エナメル質初期う触管理加算は恐らく今後は、減算となってしまうでしょう。優遇されている、この加算はう触の重症化予防になくてはならないですが、そこまで高い評価である必要があるかと、限られた医療費の振り分けでそこに重きをおくかと言われると、在宅などへ振り分けたいのではないかと考えます。国は常にすでに、2040年問題を見据えているからです。
在宅について
在宅の算定回数についての施設基準での実績は、か強診や歯援診にてぐっと増えることでしょう。普通に訪問診療をしていれば、か強診の5回や歯援診の10回や15回は2-3か月でクリアできます。よって、在宅で今後特に施設基準で求められてきそうな実績には、訪移行や在推進が考えられます。
切れ目のない歯科医療と言う点からは、訪移行がまさにそれになっていくのではないでしょうか?訪移行の算定に対しましては、特に施設基準は必要ありませんので算定できないと言う言い訳は、現在ではできないと思います。
在推進については、施設基準が必要ですが訪問診療をしっかり実施している歯援診では在宅特に居宅の訪問診療を推進すると言う面からも、実績が加えられてもおかしくはありません。

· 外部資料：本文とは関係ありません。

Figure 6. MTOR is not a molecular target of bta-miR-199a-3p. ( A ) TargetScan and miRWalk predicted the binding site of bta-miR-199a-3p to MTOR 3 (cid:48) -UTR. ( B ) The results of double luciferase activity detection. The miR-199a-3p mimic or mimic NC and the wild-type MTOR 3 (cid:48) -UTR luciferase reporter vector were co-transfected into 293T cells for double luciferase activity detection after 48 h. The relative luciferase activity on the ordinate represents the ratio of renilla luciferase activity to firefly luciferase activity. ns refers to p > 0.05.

施設にて大人数を一気に見ることを、国は歯援診に求めているわけではなく、医療費の削減のために、なんとか在宅で健康寿命を少しでも伸ばしてほしいと言う狙いがあるのではないでしょうか?
機能管理について
口腔の機能管理は医療費を削減する根拠があるがゆえに、新しくできてきた評価項目になります。国の悩みとしましては、まだまだ算定回数が少ないことです。もっと算定してもらうためにも、施設基準の算定実績に組み込まれて算定回数を増やしていくように仕向けられるかもしれません。

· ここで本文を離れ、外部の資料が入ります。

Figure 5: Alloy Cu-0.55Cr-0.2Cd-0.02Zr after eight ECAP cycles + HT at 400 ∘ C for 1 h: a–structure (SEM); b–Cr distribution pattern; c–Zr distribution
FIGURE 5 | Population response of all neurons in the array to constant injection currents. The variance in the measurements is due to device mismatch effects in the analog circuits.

小児の機能管理では、小児口腔機能管理料ですし、高齢者の機能管理では、口腔機能管理料になります。口腔機能発達不全症や口腔機能低下症の管理をすることにより、さまざまなメリットが生まれ、そして医療費の削減となり、国民の健康が守られると言う青写真が見えかくれします。今のうちに、どんどん算定していきましょう。
医科歯科連携について
機能管理の重要性を先程のべましたように、医科歯科連携においても機能管理の必要性は止まりません。周術期口腔機能管理です。オペ、ケモ、ラジエーションは今後もなくなることはありませんし、ガンにおける手術前後での口腔管理の重要性は、言わずもがなです。
日本人の死因の上位に、ガンがあるようにガンでの入院期間の延長は医療費の圧迫に繋がります。なんとしても、早期の退院が患者および国の喜びとなります。緩和ケアにおいても周術期口腔機能管理料Ⅲにあるように、ゆりかごから墓場までの、切れ目のない医療の最終管理としての周術期口腔機能管理の出番となります。看取り加算の算定実績が出てくる日も来るかもしれません。そもそも、算定できない気がしますが、、
感染対策について
コロナの出現により、感染対策は国民のキーワードとなりました。歯科医療においても感染対策は日頃行っていることですし、マストであります。サチレーションモニターも多くの人々の知ることとなりました。いわゆる外来環の施設基準の一部が、歯初診の要件に組み込まれてしまう日も近いと思います。
歯初診の要件に院内感染対策の研修をスタッフ全員に行うという項目が出たなか、今後、患者向けへの感染対策研修の実施の実績などが出てきたら末恐ろしいですが、あり得るかもしれません。私も日々コロナを正しく恐れて自粛の日々です。引き続き感染対策をしていきましょう。
以上、これらは個人的な意見になります。